■ TASK TO COMPLETE: Please copy every line of the entries below, character for character.

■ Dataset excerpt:
§

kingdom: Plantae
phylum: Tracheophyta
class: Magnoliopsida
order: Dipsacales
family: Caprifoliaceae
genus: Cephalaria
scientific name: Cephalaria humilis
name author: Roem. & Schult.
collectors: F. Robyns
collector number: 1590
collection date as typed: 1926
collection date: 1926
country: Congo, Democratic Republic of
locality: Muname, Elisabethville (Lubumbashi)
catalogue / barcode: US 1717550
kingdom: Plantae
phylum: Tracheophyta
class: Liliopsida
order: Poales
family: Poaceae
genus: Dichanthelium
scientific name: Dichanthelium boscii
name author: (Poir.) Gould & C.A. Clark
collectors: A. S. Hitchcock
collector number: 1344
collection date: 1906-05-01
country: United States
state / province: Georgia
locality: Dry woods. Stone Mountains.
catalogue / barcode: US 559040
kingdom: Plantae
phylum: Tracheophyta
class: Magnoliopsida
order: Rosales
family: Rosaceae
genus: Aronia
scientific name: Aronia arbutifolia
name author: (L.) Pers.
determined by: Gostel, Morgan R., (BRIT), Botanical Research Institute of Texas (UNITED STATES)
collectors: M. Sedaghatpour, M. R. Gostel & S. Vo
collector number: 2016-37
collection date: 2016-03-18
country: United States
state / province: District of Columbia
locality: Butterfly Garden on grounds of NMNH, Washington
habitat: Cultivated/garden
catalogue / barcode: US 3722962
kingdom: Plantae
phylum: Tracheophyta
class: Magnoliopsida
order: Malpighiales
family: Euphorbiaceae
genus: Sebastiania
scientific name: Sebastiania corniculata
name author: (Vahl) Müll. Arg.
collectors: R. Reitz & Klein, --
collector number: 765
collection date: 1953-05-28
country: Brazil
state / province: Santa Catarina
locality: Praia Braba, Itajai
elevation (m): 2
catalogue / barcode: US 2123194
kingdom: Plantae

§

■ RESPONSE:
kingdom: Plantae
phylum: Tracheophyta
class: Magnoliopsida
order: Dipsacales
family: Caprifoliaceae
genus: Cephalaria
scientific name: Cephalaria humilis
name author: Roem. & Schult.
collectors: F. Robyns
collector number: 1590
collection date as typed: 1926
collection date: 1926
country: Congo, Democratic Republic of
locality: Muname, Elisabethville (Lubumbashi)
catalogue / barcode: US 1717550
kingdom: Plantae
phylum: Tracheophyta
class: Liliopsida
order: Poales
family: Poaceae
genus: Dichanthelium
scientific name: Dichanthelium boscii
name author: (Poir.) Gould & C.A. Clark
collectors: A. S. Hitchcock
collector number: 1344
collection date: 1906-05-01
country: United States
state / province: Georgia
locality: Dry woods. Stone Mountains.
catalogue / barcode: US 559040
kingdom: Plantae
phylum: Tracheophyta
class: Magnoliopsida
order: Rosales
family: Rosaceae
genus: Aronia
scientific name: Aronia arbutifolia
name author: (L.) Pers.
determined by: Gostel, Morgan R., (BRIT), Botanical Research Institute of Texas (UNITED STATES)
collectors: M. Sedaghatpour, M. R. Gostel & S. Vo
collector number: 2016-37
collection date: 2016-03-18
country: United States
state / province: District of Columbia
locality: Butterfly Garden on grounds of NMNH, Washington
habitat: Cultivated/garden
catalogue / barcode: US 3722962
kingdom: Plantae
phylum: Tracheophyta
class: Magnoliopsida
order: Malpighiales
family: Euphorbiaceae
genus: Sebastiania
scientific name: Sebastiania corniculata
name author: (Vahl) Müll. Arg.
collectors: R. Reitz & Klein, --
collector number: 765
collection date: 1953-05-28
country: Brazil
state / province: Santa Catarina
locality: Praia Braba, Itajai
elevation (m): 2
catalogue / barcode: US 2123194
kingdom: Plantae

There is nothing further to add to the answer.